Хотел сделать сюрприз.
— Как трогательно! И вам не жалко её отдавать? Вы же разбиваете коллекцию!
Я ответил: любую телеграмму можно использовать только один раз, а этой повезло сослужить службу дважды. Так что она, можно сказать, счастливица среди телеграмм.
— И, знаете, что? Для любого человека здесь — ничего не говорящий набор из семи слов. А для вас в этих семи словах — целая история. Или, если хотите, целая пьеса. Так что — читайте и перечитывайте.
— «Благородство, — прочла она вслух, — инфантильность, индивидуум, атом, клепсидра, трагедия, фарс». Ха! Вы в семь лет не знали, что такое благородство?
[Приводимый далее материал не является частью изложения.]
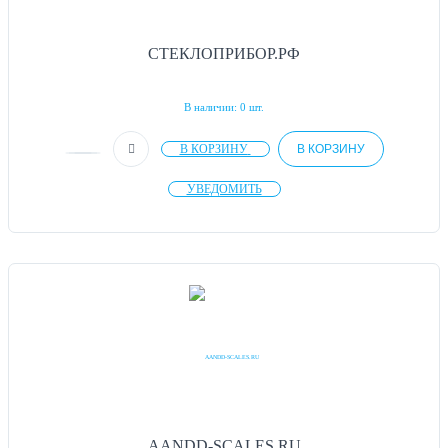
СТЕКЛОПРИБОР.РФ
В наличии: 0 шт.
В КОРЗИНУ
В КОРЗИНУ
УВЕДОМИТЬ
AANDD-SCALES.RU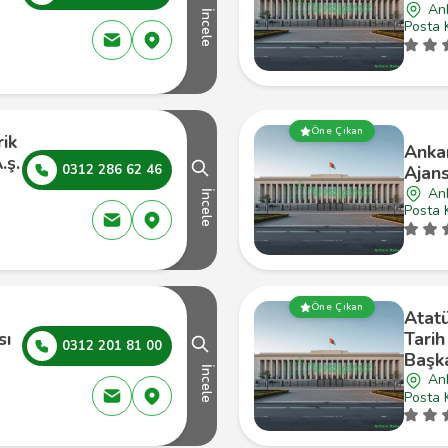
An
İncele
Posta 
Öne Çıkan
ik
Anka
.ş.
0312 286 62 46
Ajans
An
İncele
Posta 
Öne Çıkan
Atatü
sı
Tari
0312 201 81 00
Başka
İncele
An
Posta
— Не уверен, что и сейчас хорошо знаю. Так же, как про аппроксимацию и экзистенциализм. Помните, как я ловко вывернулся, когда вы о них спросили? Да ещё назвал вас Деми Мургом?..
Разговор малодушно свернул в ностальгическое веселье — ко всей истории нашего знакомства, от моего первого появления в квартире Вагантовых до прогулок по Москве и ночей Спектакля. Как участники только что отгремевшей кампании, мы вспоминали, как нас посещали догадки, и где поджидали разочарования, подтрунивали сами над собой и друг над другом, и когда объявили посадку на московский рейс, статус наших отношений так и остался неясным. То ли продолжаем быть вместе, то ли уже нет.
— Ну, что, — спросила моя любовь перед зоной пограничного контроля, — кавычки закрываются?